In “Boy Bye,” Dom opens the song with the following lyrics:
“Ayy, everybody ask me how I deal with my depression.
Man look (Man look), I don't got the answer to your question.
If I did, you would probably never hear from me again.
That's a promise, not a threat.”
His depression is a major source of his artistry. It’s part of his identity, and the day his depression doesn’t hit him the same way it used to, he might stop performing and just live his life out. It’s something I’ve always battled; if I could remove it, how it would change me. It’s what informs my writing and I can only imagine the same goes for Dom (see above quote). It’s a dream we all have, to be able to wake up one day and realize it’s gone, and we’ll be okay. I don’t think it’s something that would go away, just something we learn to live with and adapt to over time. If his performance of “Weight” tells us anything, he’s on his way on that journey.

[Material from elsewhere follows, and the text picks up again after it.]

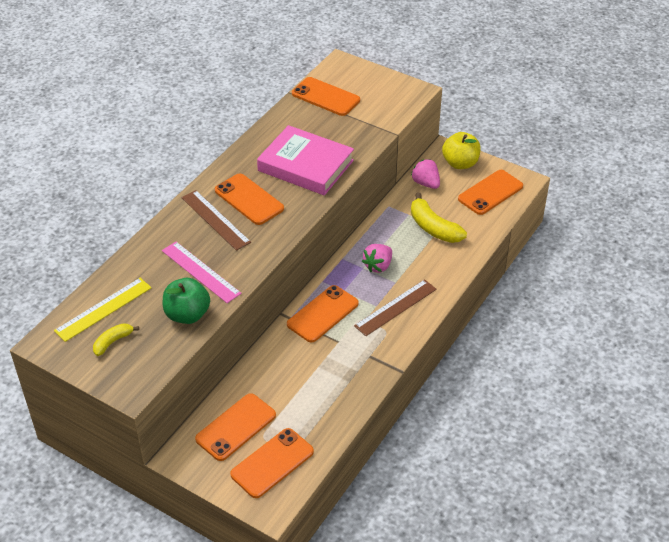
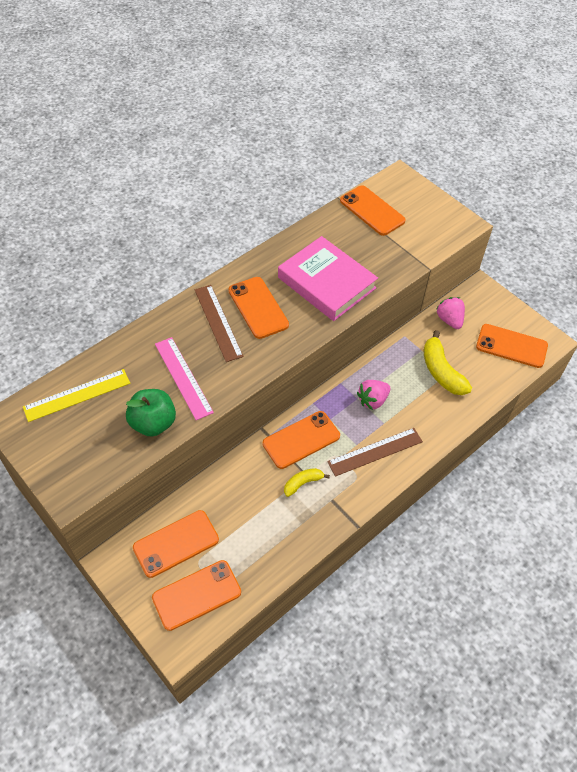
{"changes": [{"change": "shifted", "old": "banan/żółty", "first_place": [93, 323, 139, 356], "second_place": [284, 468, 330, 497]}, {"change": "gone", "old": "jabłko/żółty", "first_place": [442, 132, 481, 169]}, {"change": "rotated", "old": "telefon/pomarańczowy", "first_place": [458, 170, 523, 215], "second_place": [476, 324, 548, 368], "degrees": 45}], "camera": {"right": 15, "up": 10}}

Dom McLennon creates a beautiful mosaic of his life and upbringing through the music he's released so far. These tiny moments of his battles, the battles he’s won and lost are welcomed in to watch him fight as we fight our own. The more you pay attention to his hard-hitting lyrics, even amongst the catchiest beats you can imagine, the more you get to see the real Dom and the people who are just like him, suffering in silence, or if they’re lucky, through a platform where they can talk about their wins and losses.